*** RECORDS TO USE ***
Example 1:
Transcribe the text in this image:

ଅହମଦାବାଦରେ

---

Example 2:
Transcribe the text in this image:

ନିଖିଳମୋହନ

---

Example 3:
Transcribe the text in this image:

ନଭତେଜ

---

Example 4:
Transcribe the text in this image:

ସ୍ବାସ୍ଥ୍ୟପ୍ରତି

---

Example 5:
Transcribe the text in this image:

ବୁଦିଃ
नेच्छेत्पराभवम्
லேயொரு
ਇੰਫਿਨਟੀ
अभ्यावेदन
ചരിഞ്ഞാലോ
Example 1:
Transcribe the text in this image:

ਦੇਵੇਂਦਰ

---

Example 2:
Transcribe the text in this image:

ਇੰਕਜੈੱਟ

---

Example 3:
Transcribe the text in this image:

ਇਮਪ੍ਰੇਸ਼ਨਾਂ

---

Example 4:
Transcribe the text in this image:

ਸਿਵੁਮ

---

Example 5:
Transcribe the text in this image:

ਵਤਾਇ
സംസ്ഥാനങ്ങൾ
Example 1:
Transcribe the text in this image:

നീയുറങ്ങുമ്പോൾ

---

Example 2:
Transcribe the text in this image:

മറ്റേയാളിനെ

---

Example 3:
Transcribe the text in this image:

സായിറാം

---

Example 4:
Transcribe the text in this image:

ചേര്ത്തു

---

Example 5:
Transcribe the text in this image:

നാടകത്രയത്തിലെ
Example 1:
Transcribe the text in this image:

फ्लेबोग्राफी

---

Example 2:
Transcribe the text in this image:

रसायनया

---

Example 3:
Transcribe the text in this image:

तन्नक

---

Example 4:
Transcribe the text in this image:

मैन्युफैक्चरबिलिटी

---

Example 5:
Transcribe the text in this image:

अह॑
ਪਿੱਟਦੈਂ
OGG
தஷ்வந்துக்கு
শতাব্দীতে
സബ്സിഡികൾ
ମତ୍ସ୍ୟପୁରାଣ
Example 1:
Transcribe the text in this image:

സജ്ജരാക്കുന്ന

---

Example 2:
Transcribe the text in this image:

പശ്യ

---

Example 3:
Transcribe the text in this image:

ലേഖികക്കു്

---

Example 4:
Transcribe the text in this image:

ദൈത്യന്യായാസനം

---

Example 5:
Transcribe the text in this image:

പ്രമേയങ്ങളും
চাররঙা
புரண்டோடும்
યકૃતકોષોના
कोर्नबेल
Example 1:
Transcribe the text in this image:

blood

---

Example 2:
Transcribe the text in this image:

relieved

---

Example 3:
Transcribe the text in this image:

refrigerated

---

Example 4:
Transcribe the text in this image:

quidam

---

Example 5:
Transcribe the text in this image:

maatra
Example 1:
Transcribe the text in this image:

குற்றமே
*** End of RECORDS TO USE ***
THE PROBLEM: All of the material above should be set down again, unaltered.

RESPONSE:
Example 1:
Transcribe the text in this image:

ଅହମଦାବାଦରେ

---

Example 2:
Transcribe the text in this image:

ନିଖିଳମୋହନ

---

Example 3:
Transcribe the text in this image:

ନଭତେଜ

---

Example 4:
Transcribe the text in this image:

ସ୍ବାସ୍ଥ୍ୟପ୍ରତି

---

Example 5:
Transcribe the text in this image:

ବୁଦିଃ
नेच्छेत्पराभवम्
லேயொரு
ਇੰਫਿਨਟੀ
अभ्यावेदन
ചരിഞ്ഞാലോ
Example 1:
Transcribe the text in this image:

ਦੇਵੇਂਦਰ

---

Example 2:
Transcribe the text in this image:

ਇੰਕਜੈੱਟ

---

Example 3:
Transcribe the text in this image:

ਇਮਪ੍ਰੇਸ਼ਨਾਂ

---

Example 4:
Transcribe the text in this image:

ਸਿਵੁਮ

---

Example 5:
Transcribe the text in this image:

ਵਤਾਇ
സംസ്ഥാനങ്ങൾ
Example 1:
Transcribe the text in this image:

നീയുറങ്ങുമ്പോൾ

---

Example 2:
Transcribe the text in this image:

മറ്റേയാളിനെ

---

Example 3:
Transcribe the text in this image:

സായിറാം

---

Example 4:
Transcribe the text in this image:

ചേര്ത്തു

---

Example 5:
Transcribe the text in this image:

നാടകത്രയത്തിലെ
Example 1:
Transcribe the text in this image:

फ्लेबोग्राफी

---

Example 2:
Transcribe the text in this image:

रसायनया

---

Example 3:
Transcribe the text in this image:

तन्नक

---

Example 4:
Transcribe the text in this image:

मैन्युफैक्चरबिलिटी

---

Example 5:
Transcribe the text in this image:

अह॑
ਪਿੱਟਦੈਂ
OGG
தஷ்வந்துக்கு
শতাব্দীতে
സബ്സിഡികൾ
ମତ୍ସ୍ୟପୁରାଣ
Example 1:
Transcribe the text in this image:

സജ്ജരാക്കുന്ന

---

Example 2:
Transcribe the text in this image:

പശ്യ

---

Example 3:
Transcribe the text in this image:

ലേഖികക്കു്

---

Example 4:
Transcribe the text in this image:

ദൈത്യന്യായാസനം

---

Example 5:
Transcribe the text in this image:

പ്രമേയങ്ങളും
চাররঙা
புரண்டோடும்
યકૃતકોષોના
कोर्नबेल
Example 1:
Transcribe the text in this image:

blood

---

Example 2:
Transcribe the text in this image:

relieved

---

Example 3:
Transcribe the text in this image:

refrigerated

---

Example 4:
Transcribe the text in this image:

quidam

---

Example 5:
Transcribe the text in this image:

maatra
Example 1:
Transcribe the text in this image:

குற்றமே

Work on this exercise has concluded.